12.3 Nothing in this Agreement excludes or limits Our liability:
(a) for death or personal injury caused by Our negligence;
(b) under section 2(3) of the Consumer Protection Act 1987;
(c) for any matter which it would be illegal for Us to exclude or attempt to exclude Our liability; or
(d) for fraud or fraudulent misrepresentation.
12.4 Subject to clauses 12.2 and 12.3 of this Agreement:-
(a) Our total liability in contract, tort (including negligence or breach of statutory duty), misrepresentation, restitution or otherwise, arising in connection with the performance or contemplated performance of this Agreement shall be limited to one and a half times the total amount of Fees paid by You to Us;
(b) We shall not be liable to You for any pure economic loss, loss of profit, loss of business, depletion of goodwill or otherwise; in each case whether direct, indirect or consequential, or any claims for consequential compensation whatsoever (howsoever caused) which arise out of or in connection with this Agreement.

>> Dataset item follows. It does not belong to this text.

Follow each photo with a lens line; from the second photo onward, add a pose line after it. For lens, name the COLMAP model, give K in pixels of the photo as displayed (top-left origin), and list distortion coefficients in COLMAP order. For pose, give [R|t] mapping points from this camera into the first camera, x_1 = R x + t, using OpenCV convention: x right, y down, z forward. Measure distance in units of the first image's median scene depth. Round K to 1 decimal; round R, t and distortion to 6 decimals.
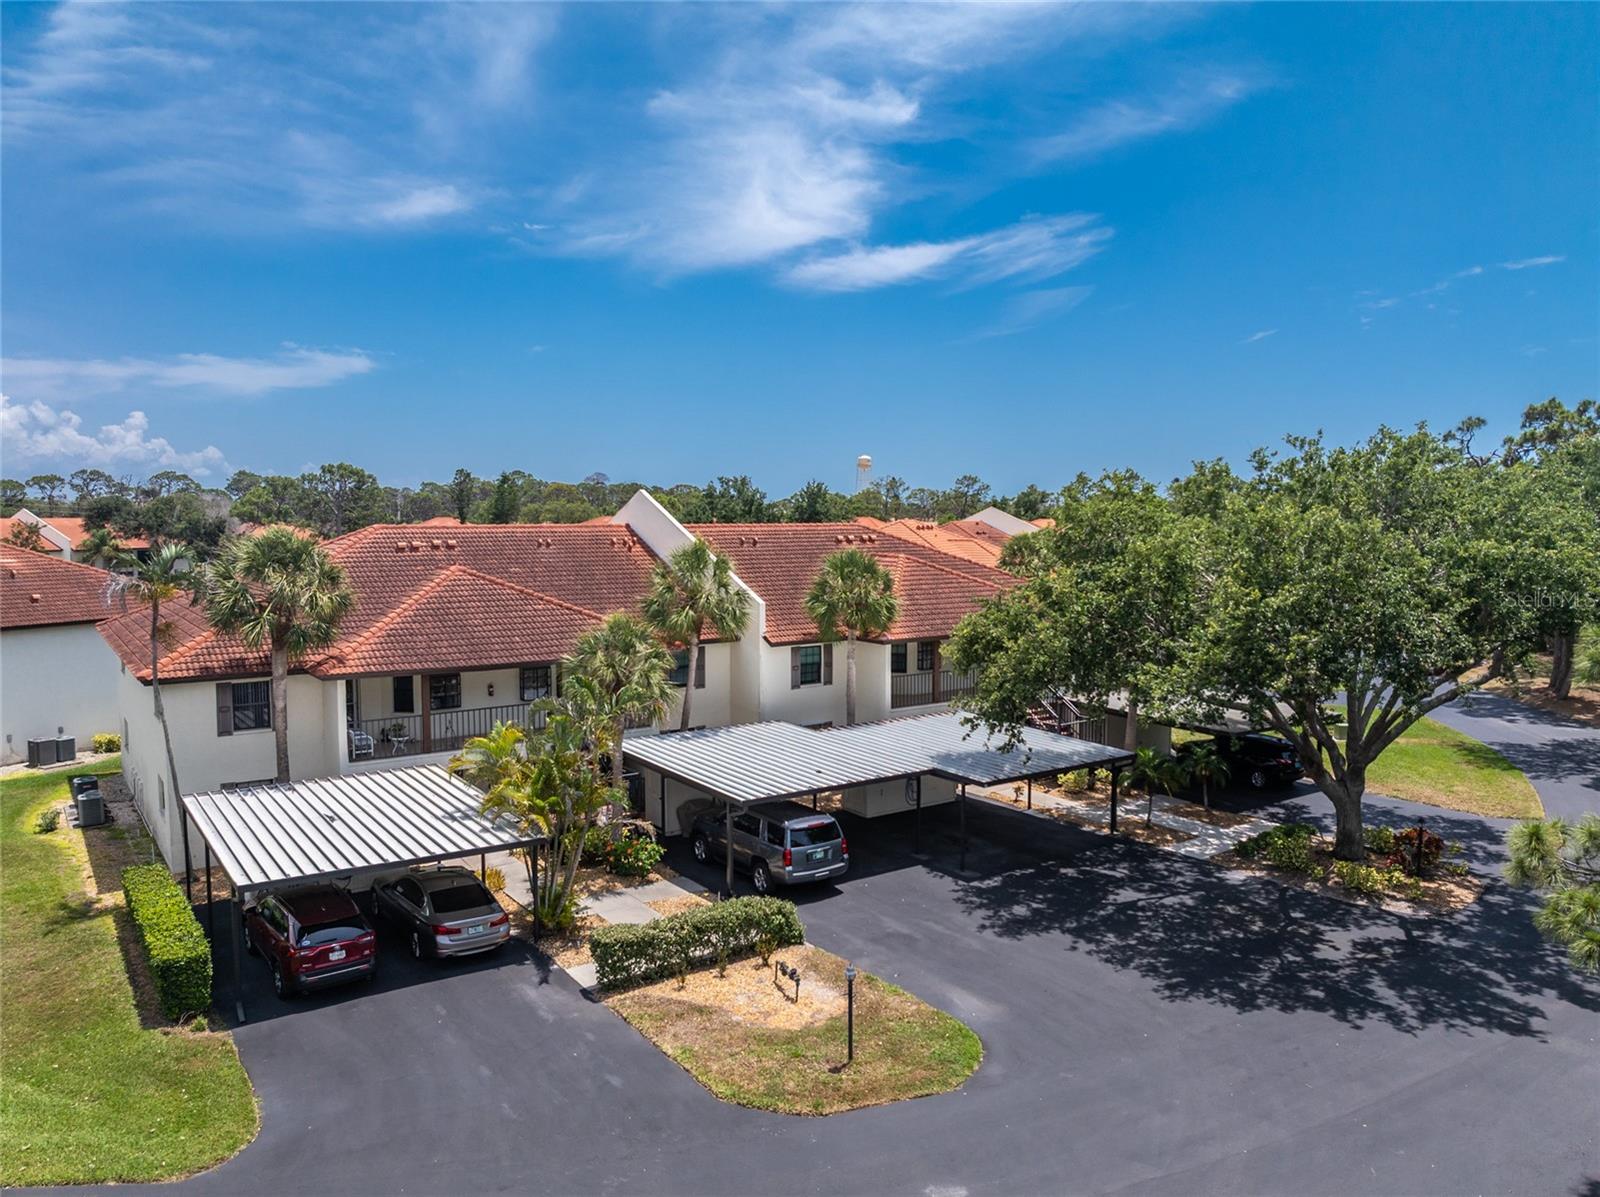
lens RADIAL K [[1119.6, 0, 800.0], [0, 1119.6, 598.5], [0, 0, 1]] dist [-0.054599, 0.002505]
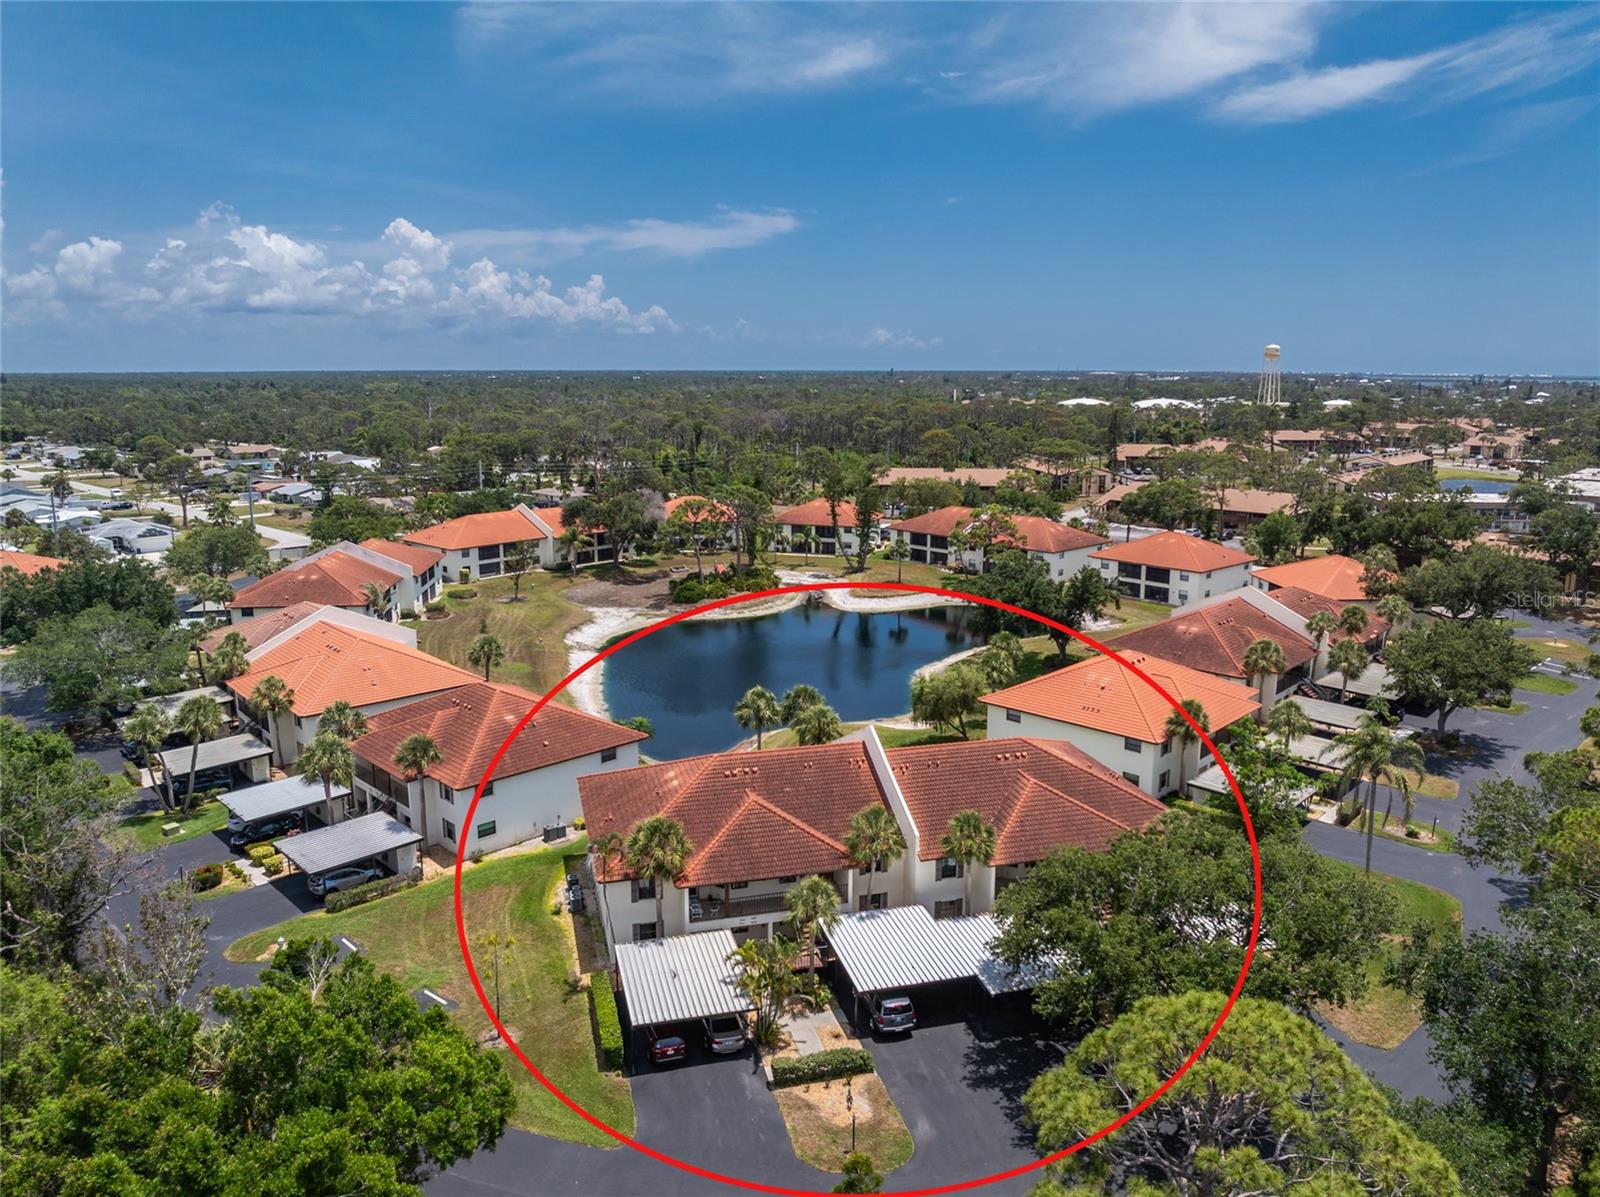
lens RADIAL K [[1119.6, 0, 800.0], [0, 1119.6, 598.5], [0, 0, 1]] dist [-0.054599, 0.002505]
pose [[0.933644, 0.068041, -0.351681, 0.456152], [-0.015910, 0.988702, 0.149049, -0.738769], [0.357849, -0.133564, 0.924178, -0.731118]]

13.1 This Agreement shall be governed by and construed in accordance with the laws of England and the parties hereby submit to the exclusive jurisdiction of the English Courts for such purpose.
13.2 We will not assign or transfer in whole or in part any of Our rights or obligations under this Agreement without your prior written consent.
13.3 Notwithstanding that the whole or any part of any provision of this Agreement may prove to be illegal or unenforceable the other provisions of this Agreement and the remainder of the provision in question shall remain in full force and effect.
13.4 For the avoidance of doubt nothing in this Agreement shall confer on any third party any benefit or the right to enforce any term of this Agreement.
13.5 This Agreement supersedes all prior agreements, arrangements and understandings between the parties and constitutes the entire agreement between the parties relating to the subject matter hereof. No addition to or modification of any provision of this Agreement shall be binding upon the parties unless made in writing signed by a duly authorised representative of each of the parties.
13.6 Neither party shall have any liability under or be deemed to be in breach of this Agreement for any delays or failures in performance of this Agreement that result from circumstances beyond the reasonable control of that party. If such circumstances continue for a continuous period of more than six (6) months, either party may terminate this Agreement by written notice to the other party.
14.1 All notices which are required to be given hereunder shall be in writing and shall be sent for Edge Services to Our registered office address or for You to the address which You provided to Us when You placed the booking or to such other address in England as the recipient may designate by notice given in accordance with the provisions of this Clause. Any such notice may be delivered personally or by first class pre-paid letter, email or facsimile transmission and shall be deemed to have been served if by hand when delivered, if by first class post or email 48 hours after sending and if by facsimile transmission when despatched.
This Agreement has been executed and delivered on the date as set out above.